Actually, the last time I attempted a word-for-word comparison of the Novus Ordo Latin Roman Canon (EP I) and the ancient Tridentine Roman Canon, I did not -- unless my attention wandered -- spot any verbatim differences at all, except for the familiar removal of the Mysterium fidei from the consecration of the blood to immediately thereafter (and the insertion of the following memorial acclamation options). On a more pedantic level:

"propitio ac sereno vultu"

That's set in concrete (Latin), so it's not a question of what we'd like it to say, but of rendering faithfully -- as required by the Instruction Liturgiam authenticam -- what it actually does say (in the official Latin). From Stelten's Dictionary of Ecclesiastical Latin:

propitius -- merciful, favorable, kind, propitious, forgiving, gracious
ac -- and
serenus -- bright, serene, clear, fair
vultus -- countenance, face

serene and kindly gaze

So "serene and kindly" seems as smooth and propitious a translation of "propitio ac sereno" as one could expect. But is "gaze" really better than "countenance"? Is my gaze the same as my countenance?

27/9/05 18:04  
Blogger Gregg said...

Pretty rare to hear EP I anywhere it seems to me, so the problem mentioned seems improbable at best.

27/9/05 18:09  
Blogger Gotpraecht said...

Yes, but translation is never simply a substitution of word for word, but of cultural world for cultural world.

Look, for example, at Abel, "puer tuus." Your
dictionary will tell you that you can translate "puer" as "boy" or as "servant" (same as with Greek "pais").

But Latin speakers only had one word "puer" and perhaps the closest modern equivalent we have its the use of "boy" to refer to grown black men in some southern states of the US not so long ago.

Dictionary definitions of individual words will get you so far, but they won't recreate the full cultural significance of a majestic "vultus propitius and serenus," and for that reason the relatively neutral "looking with favour" has
certain advantages despite its flatness.

I don't know about you, but I associate serene and kindly faces with my grandparent, but I don't think that's the image the writers of the Canon had in mind.

PS I'm pretty sure the canon was the same in the Sarum and Tridentine rite.

27/9/05 18:16  
Blogger Henry said...

"Host" versus "victim" is interesting. Host would be closer to the Latin root but far more obscure to the English reader than "victim." Given Liturigam Authenticam, what is the right result?

Consulting Stelten again:

immaculatum hostiam
spotless victim

hostia - host, victim, sacrifice, offering, gift

In the context of the Canon, it refers to the thing being sacrificed, and which we're asking God to accept, so "victim" seems (to me) the almost obligatory choice.

27/9/05 18:16  
Blogger Henry said...

Pretty rare to hear EP I anywhere it seems to me, so the problem mentioned seems improbable at best.

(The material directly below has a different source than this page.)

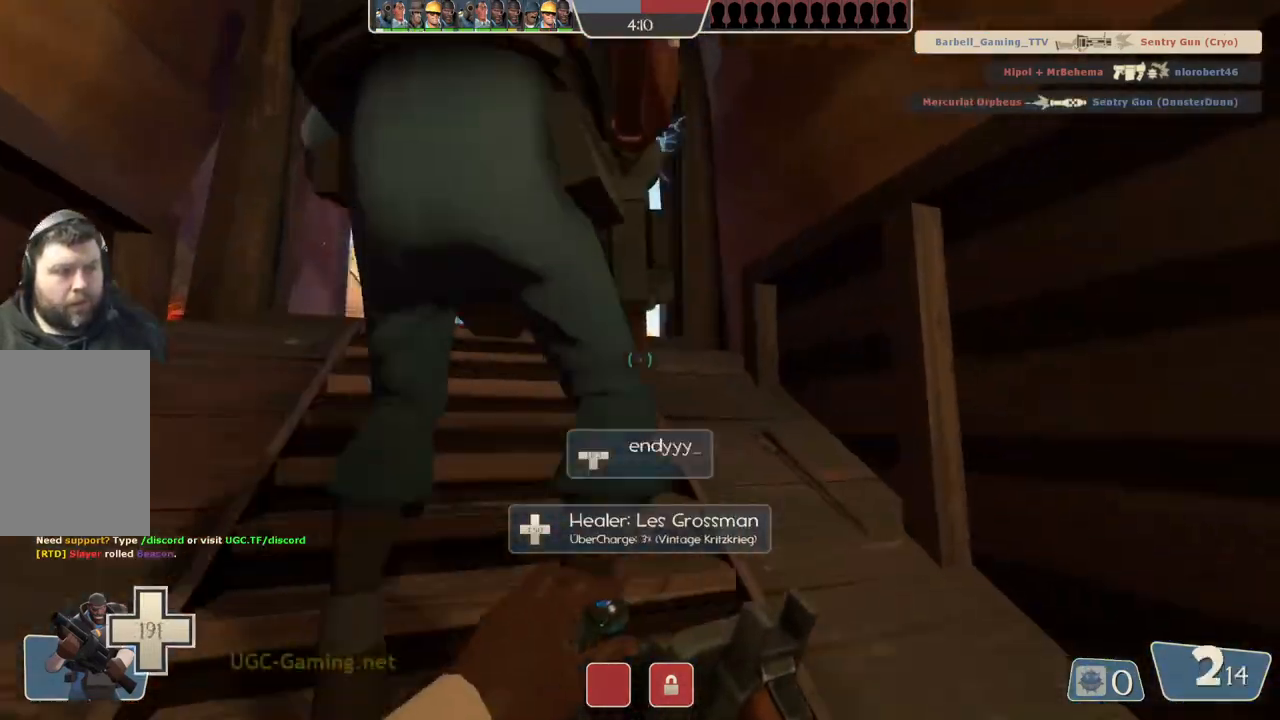
{"buttons": [], "left_stick": "up", "right_stick": "center", "events": []}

Then, here in my fairly remote southern diocese, I must be more fortunate than I've been aware. At daily Mass, in the typical week I hear EP I at least twice (always on solemnities, frequently on feast days, throughout Easter and Pentecost weeks, etc) and each of the others only once or twice -- usually EP III on Sundays and feast days if not I, and (thankfully) EP II rarely on Sundays, EP IV about once a week.

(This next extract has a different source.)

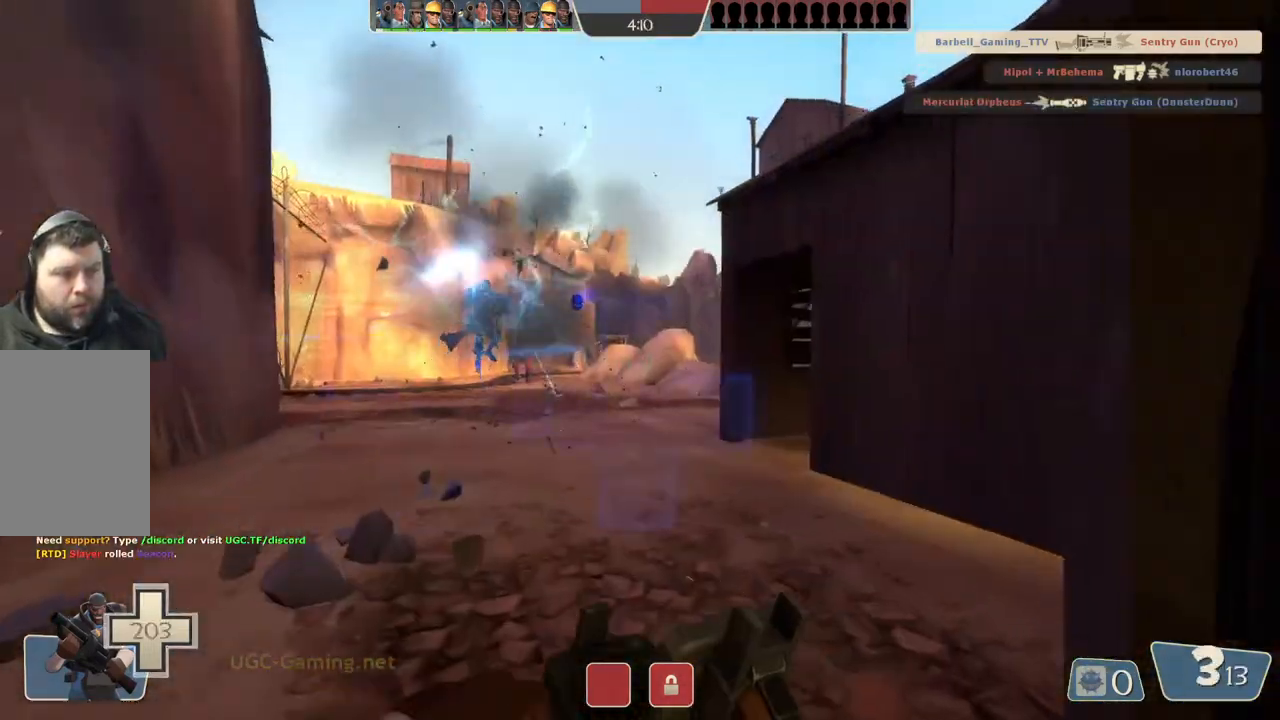
{"buttons": [], "left_stick": "up-left", "right_stick": "center", "events": [[17, "left_stick", "up-left"]]}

Actually, our overstaffed smallish parish has 3 priests, two essentially retired but still celebrating Mass regularly, one of which usually uses EP II, one usually uses EP III, and the other uses EP I most often. So the parish is probably atypical.

27/9/05 18:44  
Blogger RC said...

I don't know about you, but I associate serene and kindly faces with my grandparent, but I don't think that's the image the writers of the Canon had in mind.

"Serene and kindly face" reminds us that God is eternally blessed, serene and happy. At least in our culture, where people often think of God as eternally outraged, it's a needed corrective.

27/9/05 18:52  
Blogger George Collie said...

Who cares about the Anglican canons?

My answer would be that the Anglicans have been grappling with tranlating into English for more than 450 years. Our Church has really only been dealing with English in the Mas for a century or so.

Whatever their canonical status, the Anglicans were the first Church do pray, think and speak in English. We can learn a lot from them.